Data collection began on 2026-04-09 via Tor (with automatic exit-node rotation). The weekly GitHub Actions workflow continues to grow this dataset over time.

Dataset Size

Metric Value
Total posts 6,055
Unique redditors (posts) 4,421 (counted by hashed author ID)
Autism-community posts 5,262 (r/autism, r/aspergers, r/aspergirls, r/AutisticAdults)
ADHD-community posts 793 (r/ADHD, r/ADHDmemes, r/adhdwomen, r/adhd_anxiety)
Date range 2015-03-29 → 2026-04-14

Sentiment Overview (Posts)

Sentiment Count %
Positive (score ≥ 0.05) 3,247 53.6%
Negative (score ≤ −0.05) 2,277 37.6%
Neutral 531 8.8%

Average compound score: 0.138 (mildly positive overall)

Sentiment by Community

Community Avg. Sentiment
Autism 0.142
ADHD 0.107

Sentiment by Subreddit

Subreddit Avg. Sentiment
r/adhdwomen +0.243 (most positive)
r/aspergirls +0.207
r/AutisticAdults +0.156
r/autism +0.136
r/ADHD +0.134
r/aspergers +0.087
r/ADHDmemes +0.064
r/adhd_anxiety -0.015 (only subreddit with net-negative avg.)

Notable Examples

Most positive post: "Does autism make it harder to get over someone?..." (r/aspergirls, sentiment 0.9999)

Most negative post: "anxiety, depression, IBS, ADHD, but no proper relief from pills?" (r/adhd_anxiety, sentiment −0.9997)

Note: This dataset is automatically updated weekly via GitHub Actions. Statistics shown reflect the most recent analysis run.

Visualizations

After running analyze_sentiment.py, the following visualization files will be generated:

Sentiment Analysis Overview

Sentiment Analysis Overview

Comprehensive dashboard showing pie charts of sentiment distribution, time series of sentiment trends, and category comparisons.

Sentiment by Category

Sentiment by Category

Detailed comparison of Autism vs ADHD communities over time.

Sentiment by Subreddit

Sentiment by Subreddit

Individual subreddit sentiment comparisons.

Methodology

Data Collection

Reddit data is collected via the official Reddit JSON API using collect_reddit_data.py. The script paginates through the new and top listings for each subreddit and fetches top-level comments for each post. A GitHub Actions workflow runs the collection automatically every Sunday so the dataset stays up-to-date.

Author usernames are SHA-256 hashed (16-char prefix, stored as author_hash) so that no raw Reddit usernames are committed to the repository; uniqueness is preserved for counting contributors.

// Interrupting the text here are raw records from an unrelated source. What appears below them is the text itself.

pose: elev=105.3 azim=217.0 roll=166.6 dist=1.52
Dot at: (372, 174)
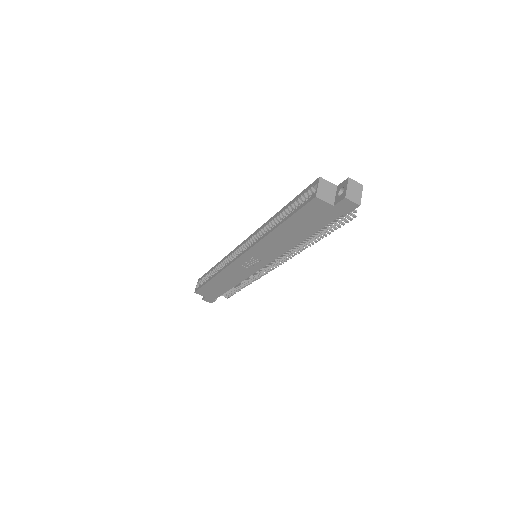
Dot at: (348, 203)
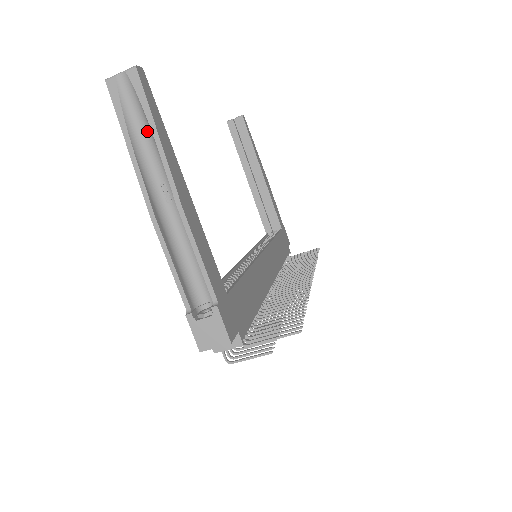
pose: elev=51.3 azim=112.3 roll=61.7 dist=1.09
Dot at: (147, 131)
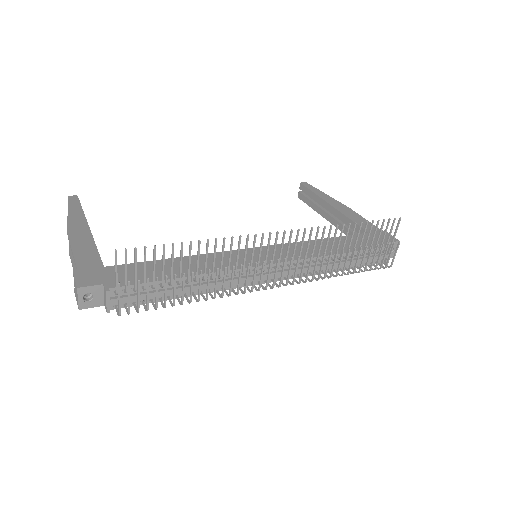
Dot at: occluded
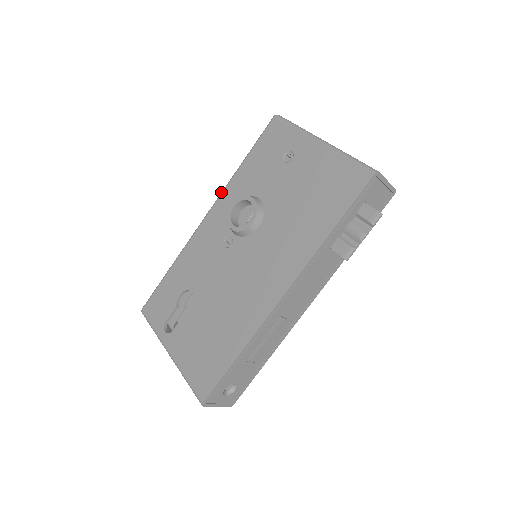
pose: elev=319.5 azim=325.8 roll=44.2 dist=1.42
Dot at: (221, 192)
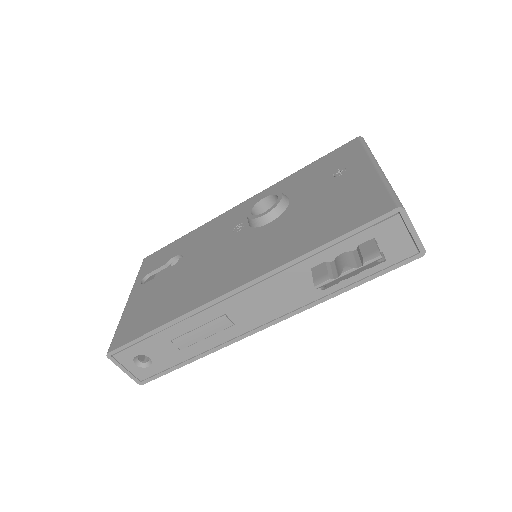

The data collection targets:

  • Recent posts (submissions) via Reddit's new listing (~100–1000 per subreddit)
  • Additional high-ranking posts surfaced by Reddit's top?t=all listing (often older)
  • Top-level comments on the collected posts

This provides a broad sample of recent and historically notable discussions. Note that the new and top listings are each capped at ~1000 items by Reddit, so this does not guarantee complete historical coverage — the dataset grows incrementally with each weekly run.

Sentiment Analysis

The project uses vaderSentiment, a lexicon and rule-based sentiment analysis tool specifically attuned to social media text. VADER provides:

  • Compound scores ranging from -1 (most negative) to +1 (most positive)
  • Classification into positive, negative, or neutral categories
  • Good performance on short social media texts

Sentiment Categories:

  • Positive: Compound score ≥ 0.05
  • Negative: Compound score ≤ -0.05
  • Neutral: Compound score between -0.05 and 0.05

Historical Seed Data

The data/ directory contains historical Reddit data from Academic Torrents, providing a comprehensive baseline of posts and comments from the target subreddits.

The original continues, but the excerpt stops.